• [PROBLEM REQUIREMENTS]
Repeat each record below exactly, dropping the pictures.

══ SUPPLIED INFORMATION

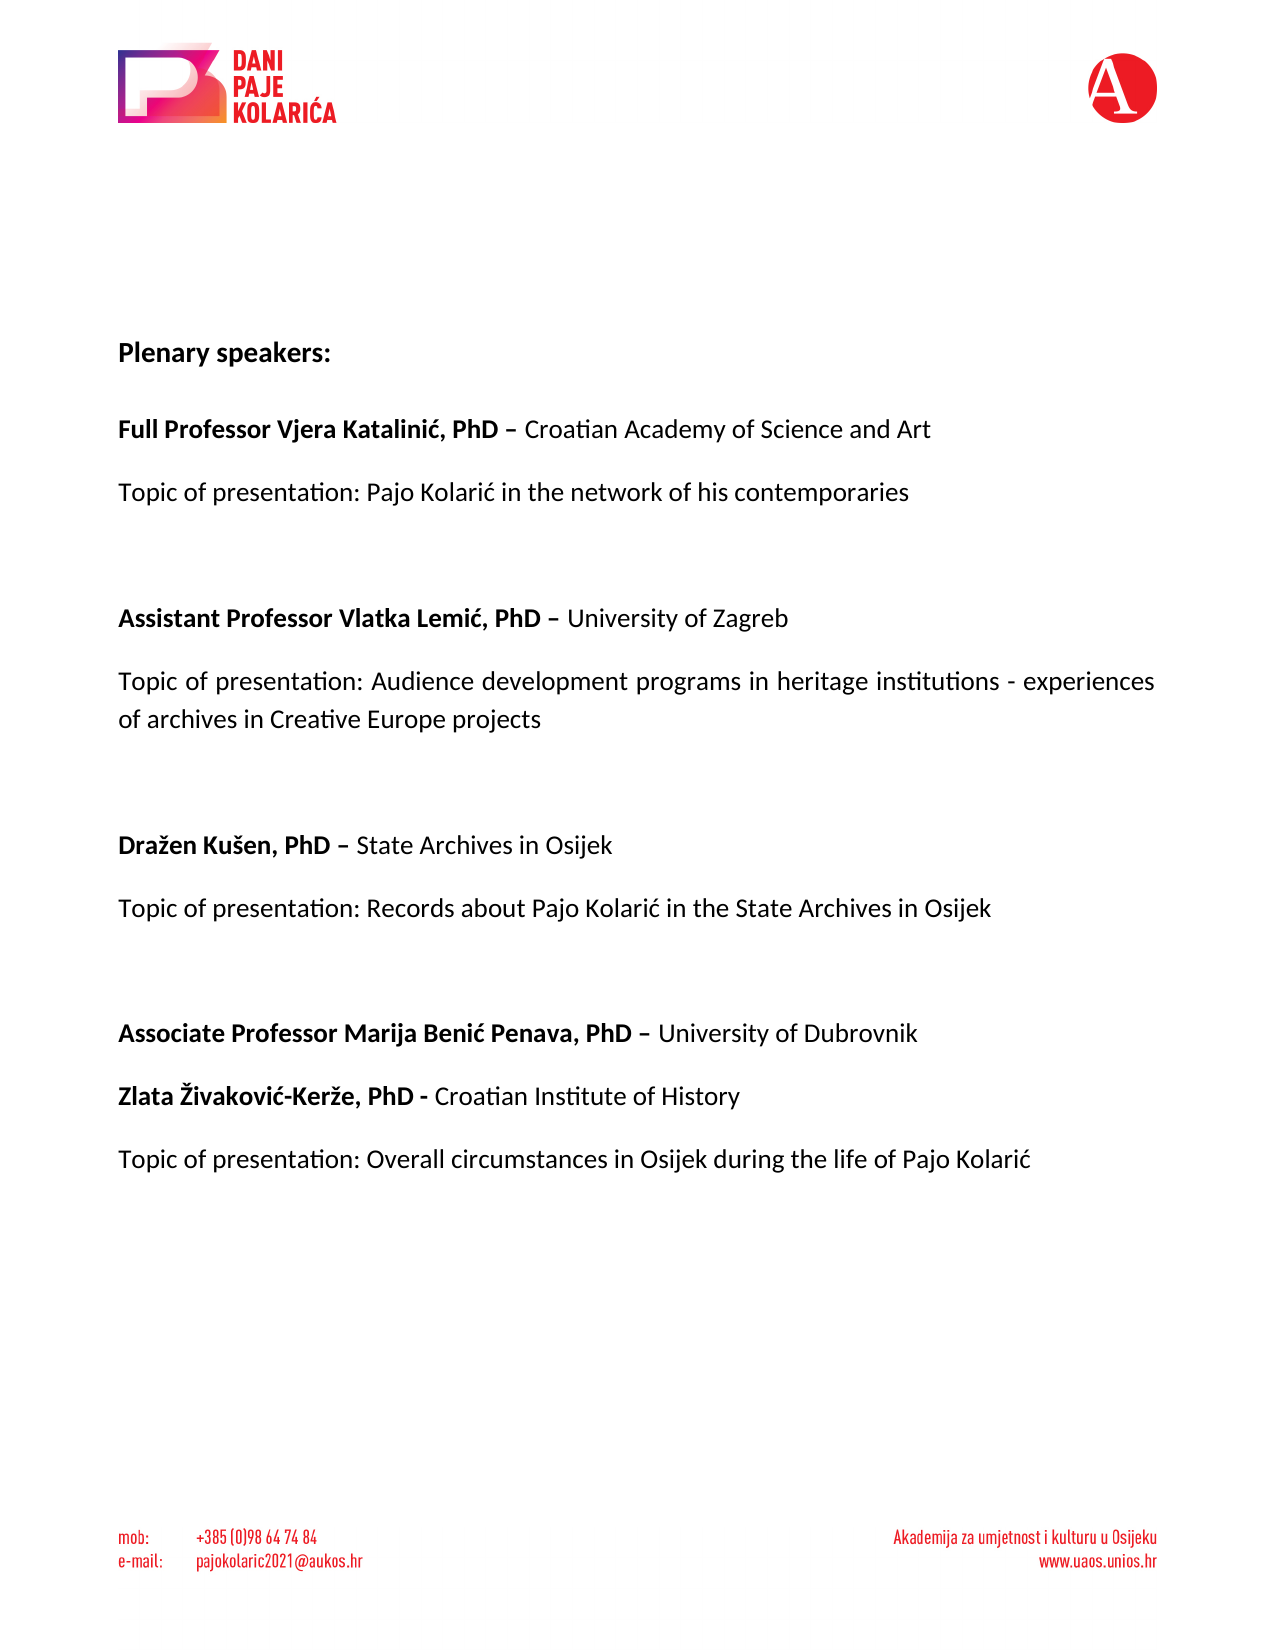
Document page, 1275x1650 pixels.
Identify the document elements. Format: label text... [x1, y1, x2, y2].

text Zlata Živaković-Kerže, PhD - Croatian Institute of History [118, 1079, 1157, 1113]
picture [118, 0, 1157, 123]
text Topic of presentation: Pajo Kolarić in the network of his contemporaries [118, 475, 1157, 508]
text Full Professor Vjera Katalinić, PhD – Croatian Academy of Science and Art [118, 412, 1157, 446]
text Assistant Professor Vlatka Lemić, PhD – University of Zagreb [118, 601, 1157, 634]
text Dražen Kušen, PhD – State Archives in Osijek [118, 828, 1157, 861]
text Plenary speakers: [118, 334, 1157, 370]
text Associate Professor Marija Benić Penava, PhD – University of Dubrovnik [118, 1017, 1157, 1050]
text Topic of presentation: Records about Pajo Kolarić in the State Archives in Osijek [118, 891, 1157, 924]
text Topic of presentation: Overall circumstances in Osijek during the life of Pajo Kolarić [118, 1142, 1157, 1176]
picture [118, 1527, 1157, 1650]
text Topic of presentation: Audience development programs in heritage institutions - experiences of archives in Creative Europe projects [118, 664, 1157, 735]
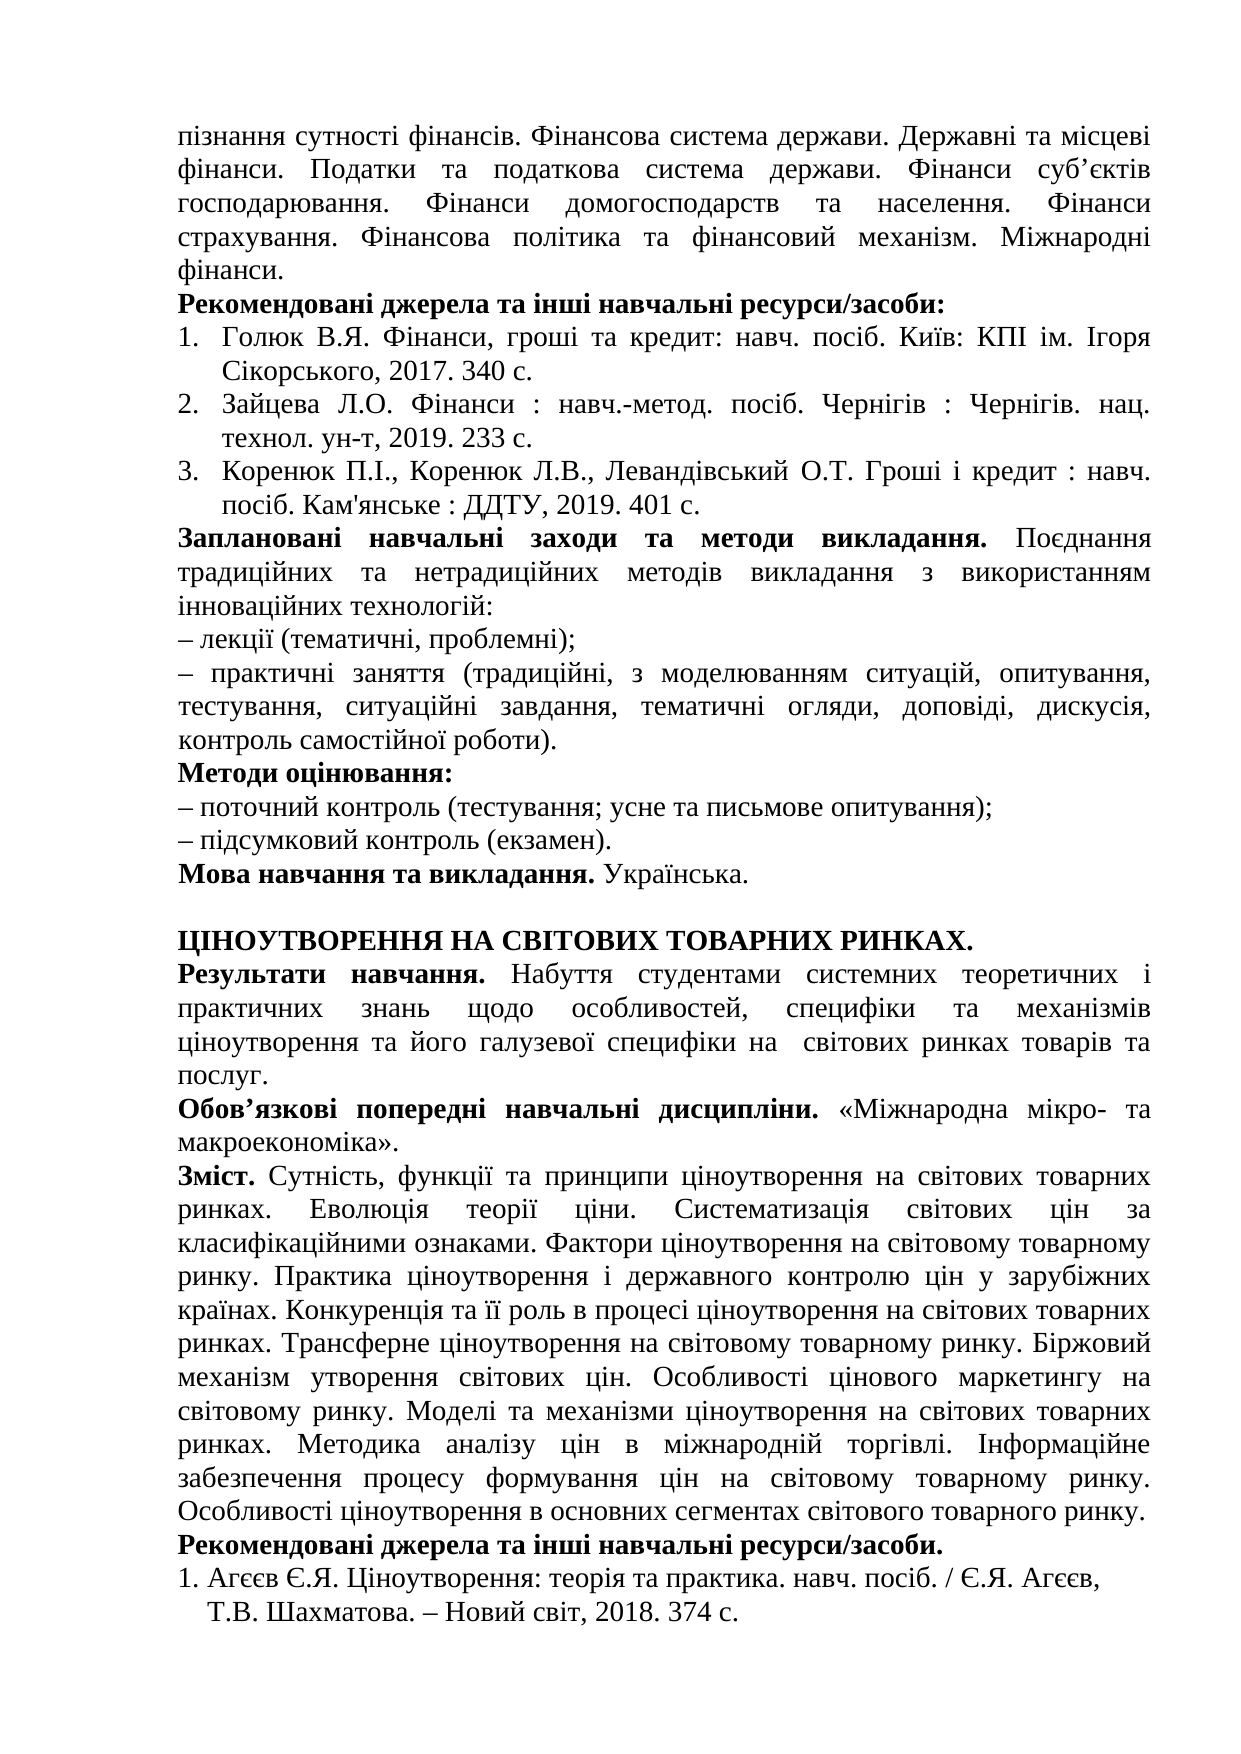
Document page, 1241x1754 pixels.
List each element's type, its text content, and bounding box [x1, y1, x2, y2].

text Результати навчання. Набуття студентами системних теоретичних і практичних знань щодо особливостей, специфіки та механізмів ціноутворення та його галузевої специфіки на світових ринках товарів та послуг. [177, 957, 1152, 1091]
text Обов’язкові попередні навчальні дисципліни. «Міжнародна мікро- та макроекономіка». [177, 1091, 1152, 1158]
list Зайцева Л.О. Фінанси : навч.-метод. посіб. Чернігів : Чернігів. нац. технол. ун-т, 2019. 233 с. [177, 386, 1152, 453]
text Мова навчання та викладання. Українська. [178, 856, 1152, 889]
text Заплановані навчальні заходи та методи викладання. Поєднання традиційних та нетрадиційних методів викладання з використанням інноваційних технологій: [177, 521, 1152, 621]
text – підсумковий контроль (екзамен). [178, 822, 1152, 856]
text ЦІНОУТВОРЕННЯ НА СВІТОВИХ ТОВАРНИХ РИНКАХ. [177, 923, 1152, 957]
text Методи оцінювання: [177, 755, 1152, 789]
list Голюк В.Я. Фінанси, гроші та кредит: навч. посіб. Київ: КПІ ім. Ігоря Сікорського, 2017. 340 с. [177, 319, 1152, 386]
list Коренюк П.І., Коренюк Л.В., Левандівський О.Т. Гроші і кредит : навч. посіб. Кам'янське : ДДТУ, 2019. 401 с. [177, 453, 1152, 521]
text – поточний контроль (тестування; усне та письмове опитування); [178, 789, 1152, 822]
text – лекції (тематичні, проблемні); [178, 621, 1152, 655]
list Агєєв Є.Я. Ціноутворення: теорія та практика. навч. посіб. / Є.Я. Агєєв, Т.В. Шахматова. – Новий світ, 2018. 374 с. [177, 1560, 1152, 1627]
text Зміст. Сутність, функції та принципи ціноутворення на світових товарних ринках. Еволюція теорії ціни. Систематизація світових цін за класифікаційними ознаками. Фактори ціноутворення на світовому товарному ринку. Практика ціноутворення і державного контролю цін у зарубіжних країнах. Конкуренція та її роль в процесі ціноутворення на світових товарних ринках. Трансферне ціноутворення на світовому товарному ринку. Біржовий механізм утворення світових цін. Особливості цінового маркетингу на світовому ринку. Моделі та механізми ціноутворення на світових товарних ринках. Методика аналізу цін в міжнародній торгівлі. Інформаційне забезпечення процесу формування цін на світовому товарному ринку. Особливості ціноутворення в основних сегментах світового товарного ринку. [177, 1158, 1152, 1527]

════

• [RESPONSE]
Document page, 1275x1650 pixels.
Identify the document elements. Format: label text... [x1, y1, x2, y2].

text Zlata Živaković-Kerže, PhD - Croatian Institute of History [118, 1079, 1157, 1113]
picture [118, 0, 1157, 123]
text Topic of presentation: Pajo Kolarić in the network of his contemporaries [118, 475, 1157, 508]
text Full Professor Vjera Katalinić, PhD – Croatian Academy of Science and Art [118, 412, 1157, 446]
text Assistant Professor Vlatka Lemić, PhD – University of Zagreb [118, 601, 1157, 634]
text Dražen Kušen, PhD – State Archives in Osijek [118, 828, 1157, 861]
text Plenary speakers: [118, 334, 1157, 370]
text Associate Professor Marija Benić Penava, PhD – University of Dubrovnik [118, 1017, 1157, 1050]
text Topic of presentation: Records about Pajo Kolarić in the State Archives in Osijek [118, 891, 1157, 924]
text Topic of presentation: Overall circumstances in Osijek during the life of Pajo Kolarić [118, 1142, 1157, 1176]
picture [118, 1527, 1157, 1650]
text Topic of presentation: Audience development programs in heritage institutions - experiences of archives in Creative Europe projects [118, 664, 1157, 735]
Document page, 1241x1754 pixels.
List each element's type, its text content, and bounding box [x1, y1, x2, y2].

text Результати навчання. Набуття студентами системних теоретичних і практичних знань щодо особливостей, специфіки та механізмів ціноутворення та його галузевої специфіки на світових ринках товарів та послуг. [177, 957, 1152, 1091]
text Обов’язкові попередні навчальні дисципліни. «Міжнародна мікро- та макроекономіка». [177, 1091, 1152, 1158]
list Зайцева Л.О. Фінанси : навч.-метод. посіб. Чернігів : Чернігів. нац. технол. ун-т, 2019. 233 с. [177, 386, 1152, 453]
text Мова навчання та викладання. Українська. [178, 856, 1152, 889]
text Заплановані навчальні заходи та методи викладання. Поєднання традиційних та нетрадиційних методів викладання з використанням інноваційних технологій: [177, 521, 1152, 621]
text – підсумковий контроль (екзамен). [178, 822, 1152, 856]
text ЦІНОУТВОРЕННЯ НА СВІТОВИХ ТОВАРНИХ РИНКАХ. [177, 923, 1152, 957]
text Методи оцінювання: [177, 755, 1152, 789]
list Голюк В.Я. Фінанси, гроші та кредит: навч. посіб. Київ: КПІ ім. Ігоря Сікорського, 2017. 340 с. [177, 319, 1152, 386]
list Коренюк П.І., Коренюк Л.В., Левандівський О.Т. Гроші і кредит : навч. посіб. Кам'янське : ДДТУ, 2019. 401 с. [177, 453, 1152, 521]
text – поточний контроль (тестування; усне та письмове опитування); [178, 789, 1152, 822]
text – лекції (тематичні, проблемні); [178, 621, 1152, 655]
list Агєєв Є.Я. Ціноутворення: теорія та практика. навч. посіб. / Є.Я. Агєєв, Т.В. Шахматова. – Новий світ, 2018. 374 с. [177, 1560, 1152, 1627]
text Зміст. Сутність, функції та принципи ціноутворення на світових товарних ринках. Еволюція теорії ціни. Систематизація світових цін за класифікаційними ознаками. Фактори ціноутворення на світовому товарному ринку. Практика ціноутворення і державного контролю цін у зарубіжних країнах. Конкуренція та її роль в процесі ціноутворення на світових товарних ринках. Трансферне ціноутворення на світовому товарному ринку. Біржовий механізм утворення світових цін. Особливості цінового маркетингу на світовому ринку. Моделі та механізми ціноутворення на світових товарних ринках. Методика аналізу цін в міжнародній торгівлі. Інформаційне забезпечення процесу формування цін на світовому товарному ринку. Особливості ціноутворення в основних сегментах світового товарного ринку. [177, 1158, 1152, 1527]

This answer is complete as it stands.